When Fishing Meant Freedom: The Manzanar Fishing Club

May is Pacific American Heritage Month and in honor of that Manzanar National Historic Site will be hosting its annual “Manzanar Fishing Club” lecture and screening online this year because of the restrictions imposed by the coronavirus pandemic and the state’s Stay-At-Home order.

Cory Shiozaki, the director and producer of the documentary told Sierra Wave that, “We look forward to this event every year. We’ve been doing this for almost a decade, but because of the restrictions on bringing people together in one place, we decided to work with the Manzanar park rangers to find an alternative way to a safer way to provide the program this year.”
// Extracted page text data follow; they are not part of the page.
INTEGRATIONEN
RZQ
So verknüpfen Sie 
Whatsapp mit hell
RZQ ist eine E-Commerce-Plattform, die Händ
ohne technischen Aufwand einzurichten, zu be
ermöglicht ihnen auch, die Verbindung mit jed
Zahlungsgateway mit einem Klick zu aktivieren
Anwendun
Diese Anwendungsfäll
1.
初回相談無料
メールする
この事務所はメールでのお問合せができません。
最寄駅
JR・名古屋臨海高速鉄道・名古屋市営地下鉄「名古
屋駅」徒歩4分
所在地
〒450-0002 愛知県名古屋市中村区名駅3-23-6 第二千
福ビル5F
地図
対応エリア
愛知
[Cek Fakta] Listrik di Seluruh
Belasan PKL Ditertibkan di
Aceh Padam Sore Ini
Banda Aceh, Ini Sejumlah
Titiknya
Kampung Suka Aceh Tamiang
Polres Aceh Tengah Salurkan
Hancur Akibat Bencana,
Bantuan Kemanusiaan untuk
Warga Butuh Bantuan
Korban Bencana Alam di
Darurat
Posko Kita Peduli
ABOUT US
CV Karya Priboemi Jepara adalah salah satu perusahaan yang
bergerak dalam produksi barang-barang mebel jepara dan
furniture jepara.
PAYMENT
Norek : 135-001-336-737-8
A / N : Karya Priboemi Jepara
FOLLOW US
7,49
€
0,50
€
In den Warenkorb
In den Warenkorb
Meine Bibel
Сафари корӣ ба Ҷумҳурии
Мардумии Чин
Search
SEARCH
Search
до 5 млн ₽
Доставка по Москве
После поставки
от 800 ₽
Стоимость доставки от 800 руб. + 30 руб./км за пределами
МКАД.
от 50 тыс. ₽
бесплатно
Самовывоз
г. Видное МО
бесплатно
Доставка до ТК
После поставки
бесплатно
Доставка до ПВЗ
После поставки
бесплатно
Cory Shiozaki and Richard Imamura

Cory Shiozaki and Richard Imamura are the Special Virtual Guests

The program is scheduled for Saturday, May 23, at 11 a.m. and it will feature the screening of a 29-minute shortened version of the award-winning documentary, “Manzanar Fishing Club.” The film will be followed by a live question-and-answer session with Shiozaki, screenwriter Richard Imamura and director of photography Michael Nakamura. There will also be a special appearance by former Manzanar incarceree Danny Hashimoto, the son of legendary Terminal Island fisherman Amos Hashimoto. (See flyer at bottom of article.)

As with most events the past few months, the event will be on the Zoom platform and limited to the first 100 participant that sign ups. Reserve a spot by RSVP’ing to the email address: [email protected].

“The Manzanar Fishing Club” is set during the removal of Japanese Americans (two-thirds of whom were native-born citizens) from their homes on the Pacific Coast and subsequent incarceration in ten “relocation centers” (prison camps) spread throughout the United State west of the Mississippi River. Manzanar, the first of the camps and best known of all the camps, went into service on April 1942 and eventually, over the next three-and-a-half years housed over 10,000 internees behind barbed-wire fences, watchtowers, and armed guards.

The film follows the stories of a number of incarceree as they snuck out under cover of darkness, through barbed-wire fence and then out of the camp to fish for trout in the surrounding streams and mountain lakes to enjoy a brief taste of freedom from the camp.